Funny old world: The week's offbeat news
From Britons being urged to get back to their roots to a cocaine-crazed bear. Your weekly roundup of offbeat stories from around the world.
- Let them eat turnips -
With Britain hit by shortages of such exotic fruit and vegetables as tomatoes, cucumbers and cauliflower, Environment Minister Therese Coffey has urged Britons to "cherish" their native turnip.
Supermarkets have begun to ration salads and veg, blaming crop failures in Spain that strangely do not seem to be affecting the rest of Europe.
The government's insistence that this has nothing to do with Brexit had been widely mocked, with war correspondent Lindsey Hilsum even tweeting shelves groaning with tomatoes and peppers in the frontline Ukrainian city of Kherson.

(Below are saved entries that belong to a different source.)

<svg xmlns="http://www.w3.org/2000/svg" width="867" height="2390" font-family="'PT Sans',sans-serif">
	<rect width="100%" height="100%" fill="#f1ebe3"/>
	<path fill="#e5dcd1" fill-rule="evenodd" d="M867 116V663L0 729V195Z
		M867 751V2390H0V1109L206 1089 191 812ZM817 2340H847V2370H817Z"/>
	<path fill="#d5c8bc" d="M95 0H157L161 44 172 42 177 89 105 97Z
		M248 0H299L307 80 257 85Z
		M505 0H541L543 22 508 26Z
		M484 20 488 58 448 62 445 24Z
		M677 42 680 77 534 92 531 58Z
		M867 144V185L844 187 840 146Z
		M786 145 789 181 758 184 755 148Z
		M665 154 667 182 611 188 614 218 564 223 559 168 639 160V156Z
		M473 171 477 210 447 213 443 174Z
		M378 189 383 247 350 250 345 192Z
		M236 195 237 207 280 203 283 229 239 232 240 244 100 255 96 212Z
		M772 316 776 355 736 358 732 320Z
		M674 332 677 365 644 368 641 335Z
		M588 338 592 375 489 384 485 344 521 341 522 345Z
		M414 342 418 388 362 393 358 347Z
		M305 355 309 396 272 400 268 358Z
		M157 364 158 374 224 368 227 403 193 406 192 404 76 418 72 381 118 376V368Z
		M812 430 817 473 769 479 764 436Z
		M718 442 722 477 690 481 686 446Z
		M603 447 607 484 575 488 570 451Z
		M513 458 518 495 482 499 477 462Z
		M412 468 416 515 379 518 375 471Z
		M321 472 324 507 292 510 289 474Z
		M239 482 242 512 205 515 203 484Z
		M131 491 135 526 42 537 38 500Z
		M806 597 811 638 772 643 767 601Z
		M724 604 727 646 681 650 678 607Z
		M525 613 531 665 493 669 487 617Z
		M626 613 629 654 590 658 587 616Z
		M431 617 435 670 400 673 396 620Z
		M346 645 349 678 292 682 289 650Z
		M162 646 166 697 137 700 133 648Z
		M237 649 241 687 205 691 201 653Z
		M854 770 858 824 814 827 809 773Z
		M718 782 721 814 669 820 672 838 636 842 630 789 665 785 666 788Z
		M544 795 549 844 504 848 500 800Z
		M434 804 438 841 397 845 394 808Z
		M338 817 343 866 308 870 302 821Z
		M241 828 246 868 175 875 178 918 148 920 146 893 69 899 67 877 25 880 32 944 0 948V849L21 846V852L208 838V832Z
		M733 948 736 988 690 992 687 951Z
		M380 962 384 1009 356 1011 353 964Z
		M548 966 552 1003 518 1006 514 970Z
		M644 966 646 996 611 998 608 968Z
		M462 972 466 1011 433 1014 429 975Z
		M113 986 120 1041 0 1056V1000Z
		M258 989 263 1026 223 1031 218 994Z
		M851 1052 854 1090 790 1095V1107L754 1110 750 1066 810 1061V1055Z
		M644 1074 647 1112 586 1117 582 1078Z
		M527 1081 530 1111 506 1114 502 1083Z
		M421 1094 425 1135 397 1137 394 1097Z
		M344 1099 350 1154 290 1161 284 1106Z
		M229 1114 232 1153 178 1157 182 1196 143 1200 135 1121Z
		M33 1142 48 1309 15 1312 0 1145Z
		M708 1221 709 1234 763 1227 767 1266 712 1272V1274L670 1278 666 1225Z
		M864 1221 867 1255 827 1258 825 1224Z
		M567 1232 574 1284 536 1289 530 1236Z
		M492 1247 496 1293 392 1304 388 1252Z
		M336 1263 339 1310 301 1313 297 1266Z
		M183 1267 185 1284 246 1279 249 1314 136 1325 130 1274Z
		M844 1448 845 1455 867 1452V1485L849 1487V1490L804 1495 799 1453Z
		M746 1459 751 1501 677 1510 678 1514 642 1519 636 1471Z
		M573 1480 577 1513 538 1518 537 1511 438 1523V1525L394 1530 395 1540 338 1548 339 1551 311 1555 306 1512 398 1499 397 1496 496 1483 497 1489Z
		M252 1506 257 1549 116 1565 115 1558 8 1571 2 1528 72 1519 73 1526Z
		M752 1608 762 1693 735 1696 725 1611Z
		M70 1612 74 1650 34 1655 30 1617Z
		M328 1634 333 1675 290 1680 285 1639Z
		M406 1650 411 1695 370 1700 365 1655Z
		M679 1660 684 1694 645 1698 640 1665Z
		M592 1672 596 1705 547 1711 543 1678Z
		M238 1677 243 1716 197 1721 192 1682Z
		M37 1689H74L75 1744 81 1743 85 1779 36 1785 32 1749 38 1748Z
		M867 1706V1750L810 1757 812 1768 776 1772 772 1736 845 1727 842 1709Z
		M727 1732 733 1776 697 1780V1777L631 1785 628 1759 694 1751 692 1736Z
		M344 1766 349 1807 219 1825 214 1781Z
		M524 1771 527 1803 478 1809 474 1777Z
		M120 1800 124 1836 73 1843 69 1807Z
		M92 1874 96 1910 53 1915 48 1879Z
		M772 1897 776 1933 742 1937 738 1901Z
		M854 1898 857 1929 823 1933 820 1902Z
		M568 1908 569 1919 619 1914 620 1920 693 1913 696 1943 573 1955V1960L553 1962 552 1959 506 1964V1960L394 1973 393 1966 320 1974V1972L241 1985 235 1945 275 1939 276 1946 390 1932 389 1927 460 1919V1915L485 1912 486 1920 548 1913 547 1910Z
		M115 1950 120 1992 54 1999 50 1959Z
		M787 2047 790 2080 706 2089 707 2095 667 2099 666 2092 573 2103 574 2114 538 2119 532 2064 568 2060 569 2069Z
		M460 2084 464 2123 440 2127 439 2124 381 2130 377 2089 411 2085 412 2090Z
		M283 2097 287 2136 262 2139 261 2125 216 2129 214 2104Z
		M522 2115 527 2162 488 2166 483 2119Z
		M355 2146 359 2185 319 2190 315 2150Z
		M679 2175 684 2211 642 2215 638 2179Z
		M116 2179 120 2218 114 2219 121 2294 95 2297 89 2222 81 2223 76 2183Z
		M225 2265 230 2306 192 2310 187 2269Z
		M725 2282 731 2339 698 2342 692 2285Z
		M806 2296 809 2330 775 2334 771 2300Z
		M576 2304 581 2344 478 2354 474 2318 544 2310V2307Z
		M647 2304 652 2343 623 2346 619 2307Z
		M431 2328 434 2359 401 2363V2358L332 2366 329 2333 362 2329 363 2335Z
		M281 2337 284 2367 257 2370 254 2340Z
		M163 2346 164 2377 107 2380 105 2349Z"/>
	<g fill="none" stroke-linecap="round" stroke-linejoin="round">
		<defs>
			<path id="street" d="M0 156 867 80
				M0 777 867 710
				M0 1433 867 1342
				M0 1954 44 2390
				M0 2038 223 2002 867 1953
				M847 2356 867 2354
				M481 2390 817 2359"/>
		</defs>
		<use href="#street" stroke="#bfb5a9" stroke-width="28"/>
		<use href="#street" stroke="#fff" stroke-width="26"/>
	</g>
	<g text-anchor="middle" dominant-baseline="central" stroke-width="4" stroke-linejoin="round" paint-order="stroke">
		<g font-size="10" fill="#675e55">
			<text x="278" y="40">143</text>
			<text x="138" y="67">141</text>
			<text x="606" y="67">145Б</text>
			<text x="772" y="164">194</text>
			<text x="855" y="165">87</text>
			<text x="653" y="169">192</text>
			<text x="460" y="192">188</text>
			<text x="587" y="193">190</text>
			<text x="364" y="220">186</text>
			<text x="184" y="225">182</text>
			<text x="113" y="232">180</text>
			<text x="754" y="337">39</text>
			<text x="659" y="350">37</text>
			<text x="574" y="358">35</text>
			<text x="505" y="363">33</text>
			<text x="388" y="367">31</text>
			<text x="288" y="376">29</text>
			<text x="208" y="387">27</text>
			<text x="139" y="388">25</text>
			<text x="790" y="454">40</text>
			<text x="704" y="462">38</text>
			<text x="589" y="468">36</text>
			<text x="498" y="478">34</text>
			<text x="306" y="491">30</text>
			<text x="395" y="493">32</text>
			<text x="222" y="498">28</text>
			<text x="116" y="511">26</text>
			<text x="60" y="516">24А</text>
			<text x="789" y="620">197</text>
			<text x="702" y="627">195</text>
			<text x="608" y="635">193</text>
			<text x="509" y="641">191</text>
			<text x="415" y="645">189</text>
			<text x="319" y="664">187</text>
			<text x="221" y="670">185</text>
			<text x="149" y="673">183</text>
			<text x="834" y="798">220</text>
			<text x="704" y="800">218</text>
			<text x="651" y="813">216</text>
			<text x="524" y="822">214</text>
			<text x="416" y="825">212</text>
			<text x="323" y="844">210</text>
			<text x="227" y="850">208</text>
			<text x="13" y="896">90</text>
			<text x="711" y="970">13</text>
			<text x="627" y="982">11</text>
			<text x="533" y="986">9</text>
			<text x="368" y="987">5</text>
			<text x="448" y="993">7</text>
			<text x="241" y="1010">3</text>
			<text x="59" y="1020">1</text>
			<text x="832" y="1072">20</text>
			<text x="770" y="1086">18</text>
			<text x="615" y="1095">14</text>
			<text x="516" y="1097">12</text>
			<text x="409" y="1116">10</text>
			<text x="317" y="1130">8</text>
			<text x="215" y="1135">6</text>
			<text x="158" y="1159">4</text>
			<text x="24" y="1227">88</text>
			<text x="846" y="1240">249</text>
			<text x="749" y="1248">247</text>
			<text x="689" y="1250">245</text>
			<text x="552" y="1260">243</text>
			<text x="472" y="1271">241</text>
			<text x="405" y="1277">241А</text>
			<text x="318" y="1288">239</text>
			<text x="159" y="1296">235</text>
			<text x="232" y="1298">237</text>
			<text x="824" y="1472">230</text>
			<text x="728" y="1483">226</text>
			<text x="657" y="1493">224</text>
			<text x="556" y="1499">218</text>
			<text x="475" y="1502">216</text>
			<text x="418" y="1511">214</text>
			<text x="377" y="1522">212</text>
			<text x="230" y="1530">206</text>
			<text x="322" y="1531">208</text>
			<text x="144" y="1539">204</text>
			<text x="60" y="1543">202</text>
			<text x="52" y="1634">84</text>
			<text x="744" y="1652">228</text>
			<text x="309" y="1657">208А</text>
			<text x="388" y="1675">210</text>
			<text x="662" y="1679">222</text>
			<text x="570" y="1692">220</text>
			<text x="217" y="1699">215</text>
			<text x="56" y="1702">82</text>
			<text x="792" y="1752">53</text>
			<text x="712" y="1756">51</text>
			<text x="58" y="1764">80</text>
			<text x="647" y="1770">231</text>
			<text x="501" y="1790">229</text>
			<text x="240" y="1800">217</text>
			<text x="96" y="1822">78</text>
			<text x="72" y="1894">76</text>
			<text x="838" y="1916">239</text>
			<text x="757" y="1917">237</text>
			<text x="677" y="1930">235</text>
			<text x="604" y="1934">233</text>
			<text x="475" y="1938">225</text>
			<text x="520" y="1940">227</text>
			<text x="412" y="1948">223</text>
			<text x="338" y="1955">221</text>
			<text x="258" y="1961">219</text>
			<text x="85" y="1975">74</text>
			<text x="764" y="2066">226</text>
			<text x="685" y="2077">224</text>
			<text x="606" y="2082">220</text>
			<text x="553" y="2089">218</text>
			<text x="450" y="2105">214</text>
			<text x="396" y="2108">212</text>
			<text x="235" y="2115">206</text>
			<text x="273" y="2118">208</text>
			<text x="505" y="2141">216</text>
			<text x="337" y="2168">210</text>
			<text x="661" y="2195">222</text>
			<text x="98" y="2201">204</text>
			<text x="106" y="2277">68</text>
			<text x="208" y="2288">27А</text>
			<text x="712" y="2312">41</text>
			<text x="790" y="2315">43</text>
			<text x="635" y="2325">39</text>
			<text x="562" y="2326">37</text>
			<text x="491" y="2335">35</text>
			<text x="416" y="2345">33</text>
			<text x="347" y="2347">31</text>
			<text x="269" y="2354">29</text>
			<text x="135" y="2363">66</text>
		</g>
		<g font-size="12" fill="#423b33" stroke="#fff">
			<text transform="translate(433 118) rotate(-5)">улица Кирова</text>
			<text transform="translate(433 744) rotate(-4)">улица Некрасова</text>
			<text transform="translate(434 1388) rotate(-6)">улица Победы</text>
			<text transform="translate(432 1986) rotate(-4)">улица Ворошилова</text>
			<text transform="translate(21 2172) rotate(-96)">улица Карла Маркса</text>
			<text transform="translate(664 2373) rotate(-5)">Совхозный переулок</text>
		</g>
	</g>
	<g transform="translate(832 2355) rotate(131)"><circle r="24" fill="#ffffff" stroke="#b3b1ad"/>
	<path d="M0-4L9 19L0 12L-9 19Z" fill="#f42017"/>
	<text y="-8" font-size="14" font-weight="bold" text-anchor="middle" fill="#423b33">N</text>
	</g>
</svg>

Nevertheless, Coffey -- known for her love of cigars and champagne -- kept digging, declaring that in the past "a lot of people would be eating turnips right now rather than... lettuce and tomatoes."
- Angry bots 'just copying us' -
Artificial intelligence is coming for our jobs, they say, with ChatGPT being used to do everything from kids' homework to give legal judgements. But if Microsoft's nascent Bing AI is anything to go by, the bots may be even flakier than us.
"It's very life-like," analyst Yoram Wurmser told AFP, but the bot can also "really go off the rails" in some bizarre and threatening exchanges in which it has threatened to create a deadly virus and steal nuclear codes.
Graham Neubig, of Carnegie Mellon University's language technologies institute, said it was just copying us, "mimicking conversations that it's seen online".
- Nuts about Jimmy Carter -
It is hard not to smile at the Big Peanut in Jimmy Carter's hometown which has become an unlikely shrine to the humblest of former US presidents as he nears the end of his life.
Until he went into a hospice this week, the peanut farmer known for his toothy grin was still living frugally in the small home he built in Plains, Georgia, said to be worth less than one of the Secret Service vehicles protecting him.
However, some Americans question whether the Big Peanut statue was the quite the right place to be leaving floral tributes to the Nobel Peace Prize winner hailed as a selfless humanitarian.
"It's fun but he's an exemplary man and I don't think that that can be encapsulated in a peanut," motorist Elise Maxson told AFP.
- ...to simply nuts -
From the people who brought us "The Lego Movie" comes Hollywood's latest blockbuster -- "Cocaine Bear".
Sometimes truth is stranger than fiction, and it's certainly the case of this tale of a real-life black bear dubbed "Pablo Escobear" who gorged on cocaine he found in a forest in the American South in 1985.
The comedy horror takes some pretty big liberties with the story of an "apex predator out of its mind high on cocaine" who goes on a bloody rampage.
Elizabeth Banks, the "Hunger Games" actress who directed the movie, shrugged off criticism that the film trivialises the damage the drug does, saying, "There was no greater metaphor for the chaos that we were all feeling... than a bear high on cocaine."